▶ TASKS FOR THIS EXERCISE:
(a) From the Planet Rothschildi post, list every word or phrase that the writer sets inside single quotation marks.
(b) In the Planet Rothschildi post, copy the passage that begins with the words "It’s fun, but" and stops after "the recent rains.", and switch "pastures" to "paddocks" wherever it occurs.

Planet Rothschildi

Bits and Pieces:

Hi, E.H. I neglected to reply to a post of yours. ‘Over grooming’? Nice turn of phrase, and I don’t think your notion is silly. I have long thought that sometimes grooming has a social function not an actual-scratching function.

After re-reading what I wrote about Eric winding up in submission, I went and checked under the apricot tree. There was a goodly spray of emu feathers. I bet they are Eric’s, knocked off by Foreign Bird. This would explain Eric’s later behaviour.

One of my usual tasks allows me to detour home through The 500. No binos. Just the walk.
It’s fun, but no matter how slowly and quietly a human walks, there is no ‘leverage’ to be had over the critters until she sits and listens.


We walked through today, to check the state of the pastures. Supreme Emu clearly has everything still to learn about how pastures come ‘on line’ and ‘off line’ for the birds according to rain or lack thereof.

He has been too clumsy in seeing an area of grass as ‘brown’ and ‘dead.’ Certainly, The 500 has dried a lot since the recent rains.

▶ SUPPLIED RECORDS:
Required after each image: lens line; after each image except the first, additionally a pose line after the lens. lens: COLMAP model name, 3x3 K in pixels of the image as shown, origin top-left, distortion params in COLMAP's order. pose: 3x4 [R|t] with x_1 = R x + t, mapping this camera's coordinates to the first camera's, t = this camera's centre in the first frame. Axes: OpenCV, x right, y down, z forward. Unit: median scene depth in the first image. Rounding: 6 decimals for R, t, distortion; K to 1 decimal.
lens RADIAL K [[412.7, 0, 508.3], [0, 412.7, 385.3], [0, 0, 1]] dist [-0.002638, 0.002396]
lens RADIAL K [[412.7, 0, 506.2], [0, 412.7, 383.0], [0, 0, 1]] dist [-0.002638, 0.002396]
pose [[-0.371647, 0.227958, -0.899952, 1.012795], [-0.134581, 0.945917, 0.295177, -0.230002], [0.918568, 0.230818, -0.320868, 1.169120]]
---
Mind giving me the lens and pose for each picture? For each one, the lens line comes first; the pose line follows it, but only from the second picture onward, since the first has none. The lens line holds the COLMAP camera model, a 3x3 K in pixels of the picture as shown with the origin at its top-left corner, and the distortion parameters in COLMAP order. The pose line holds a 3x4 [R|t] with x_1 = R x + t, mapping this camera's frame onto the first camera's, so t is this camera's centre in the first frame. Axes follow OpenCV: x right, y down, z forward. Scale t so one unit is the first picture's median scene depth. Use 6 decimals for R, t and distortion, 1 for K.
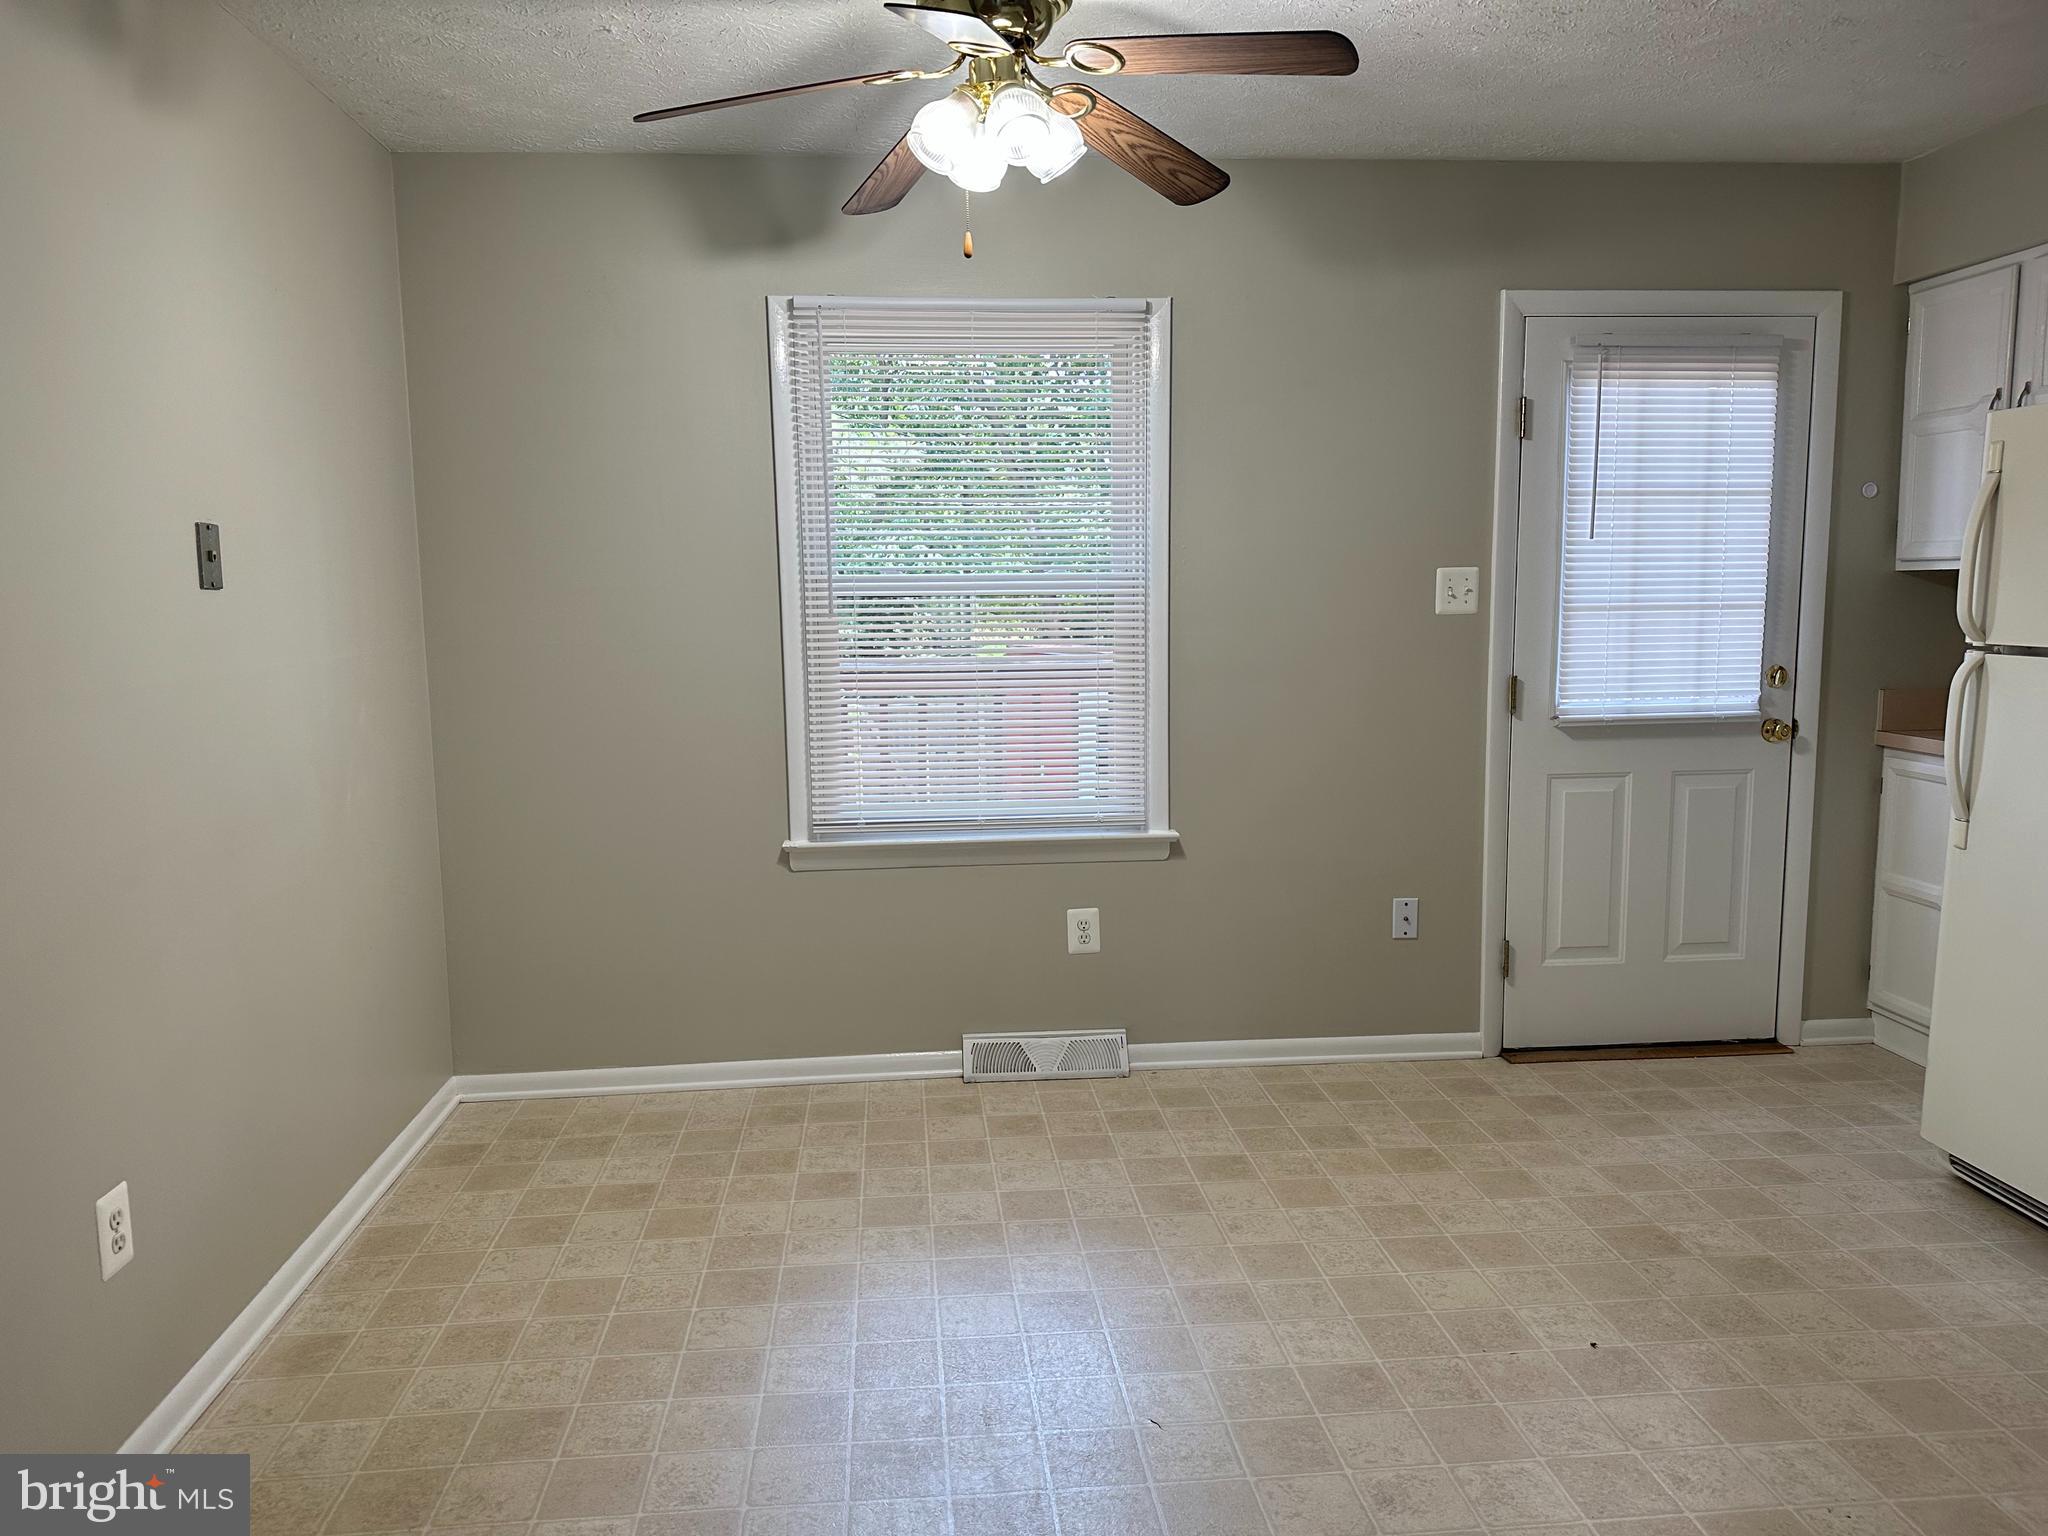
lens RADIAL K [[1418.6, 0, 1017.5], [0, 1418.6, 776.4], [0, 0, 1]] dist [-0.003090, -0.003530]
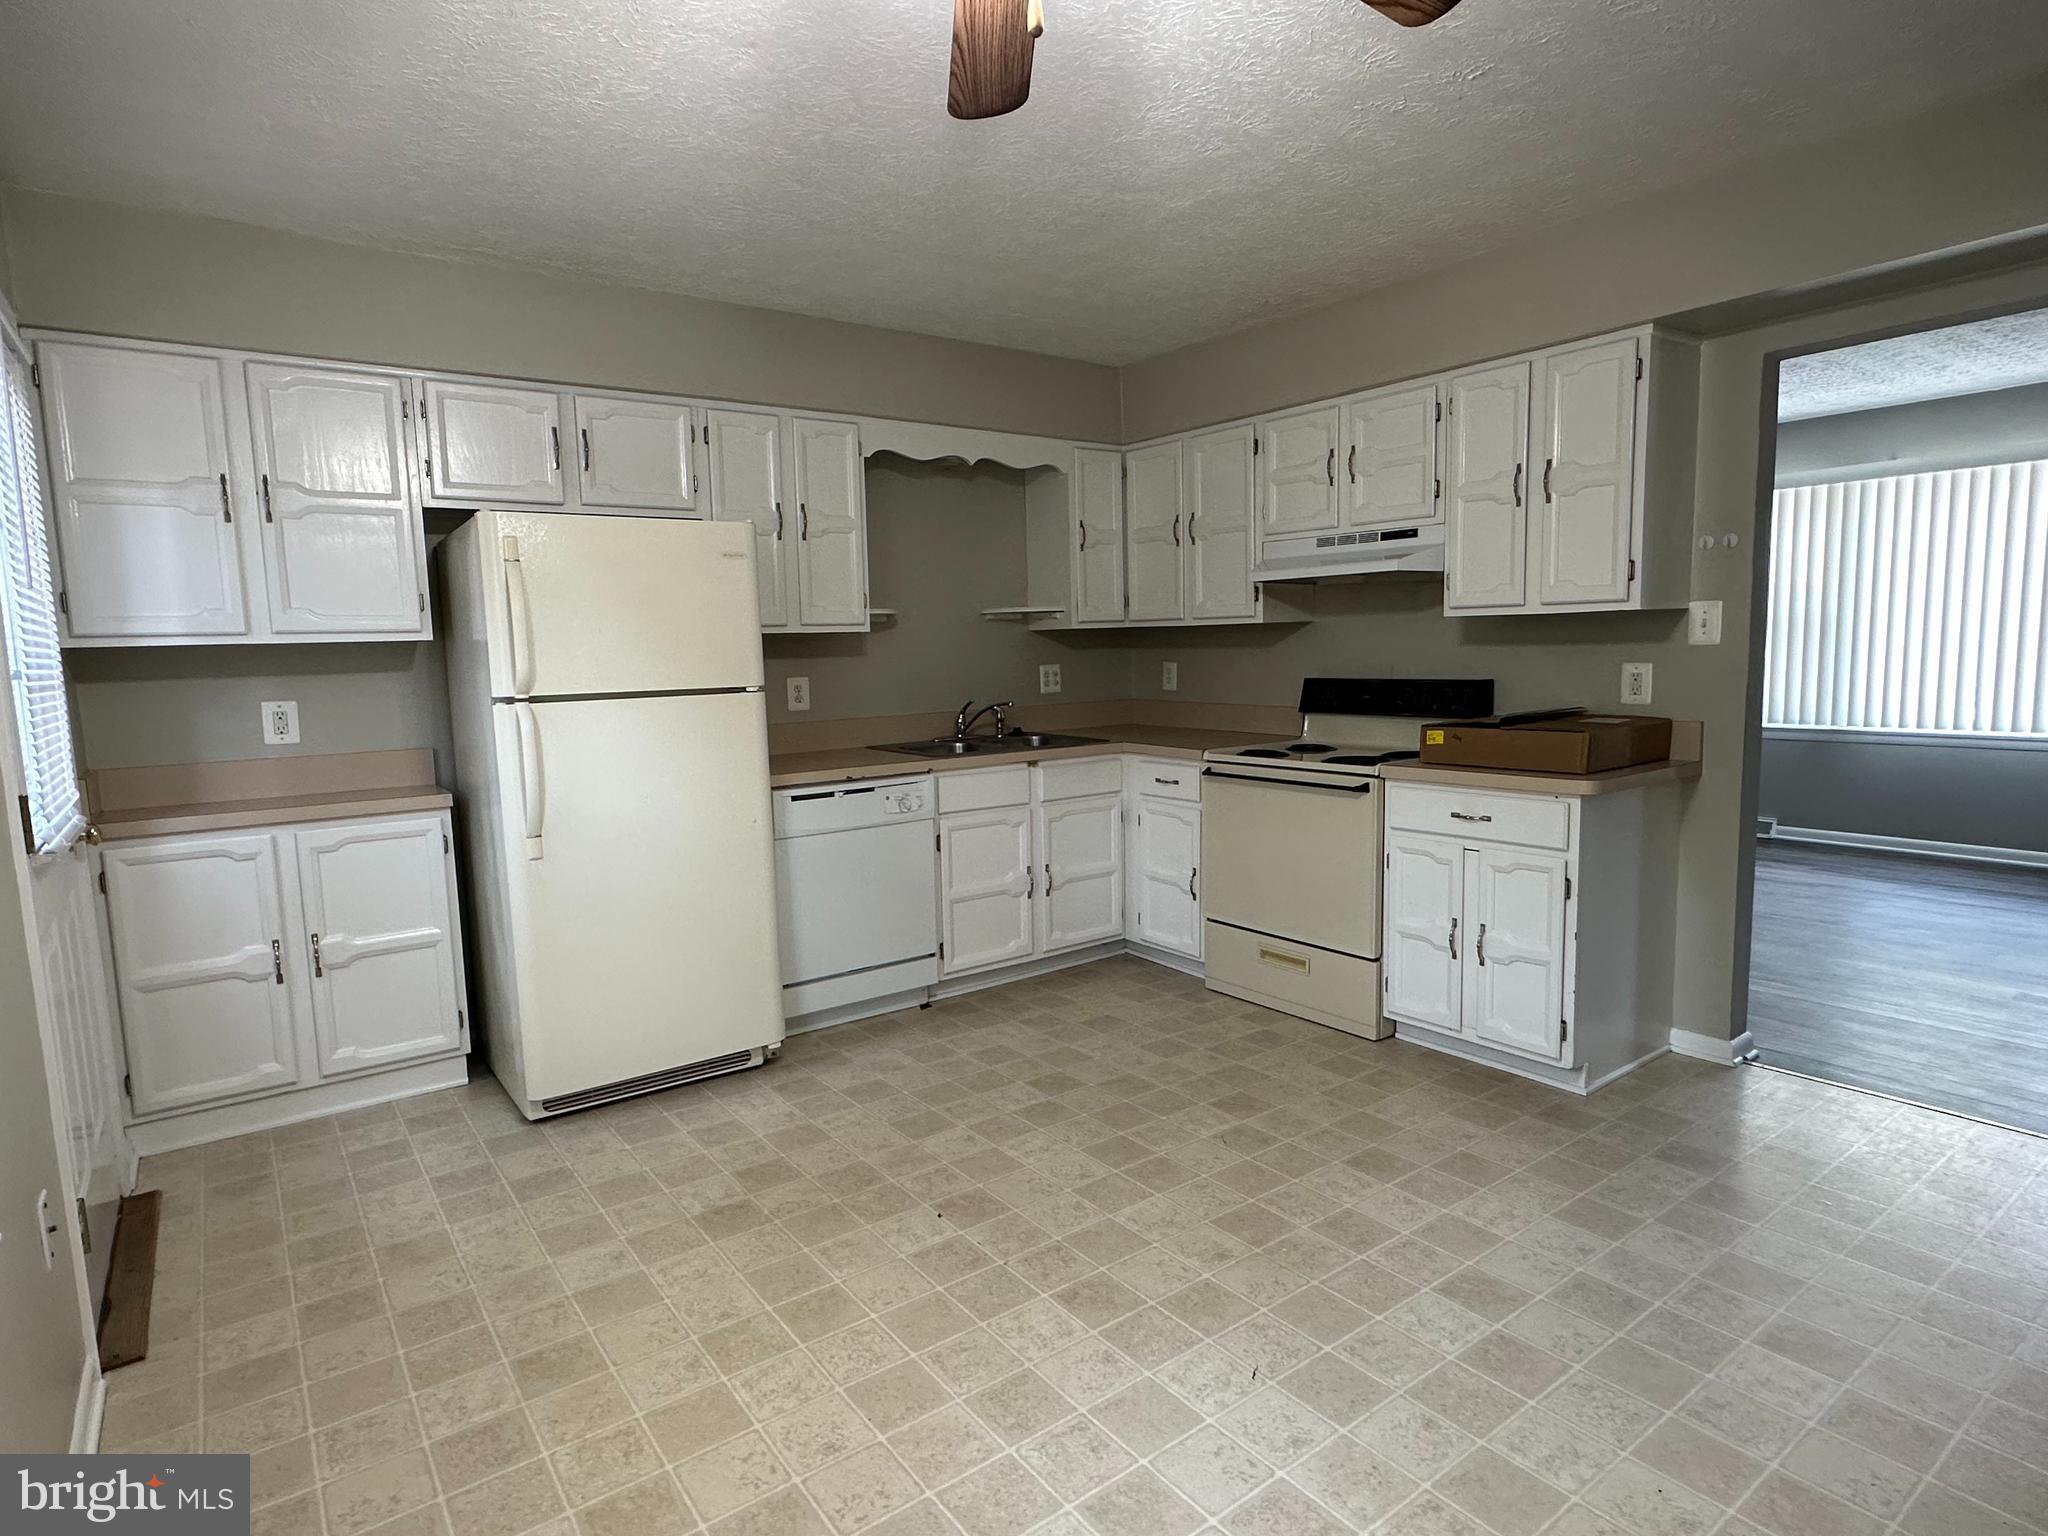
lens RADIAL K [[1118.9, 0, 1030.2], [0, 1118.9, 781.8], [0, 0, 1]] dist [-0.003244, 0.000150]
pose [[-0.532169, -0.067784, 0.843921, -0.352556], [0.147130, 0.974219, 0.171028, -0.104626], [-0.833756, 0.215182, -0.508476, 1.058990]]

▶ ANSWER SET:
(a)
Over grooming
leverage
on line
off line
brown
dead

(b)
It’s fun, but no matter how slowly and quietly a human walks, there is no ‘leverage’ to be had over the critters until she sits and listens.


We walked through today, to check the state of the paddocks. Supreme Emu clearly has everything still to learn about how paddocks come ‘on line’ and ‘off line’ for the birds according to rain or lack thereof.

He has been too clumsy in seeing an area of grass as ‘brown’ and ‘dead.’ Certainly, The 500 has dried a lot since the recent rains.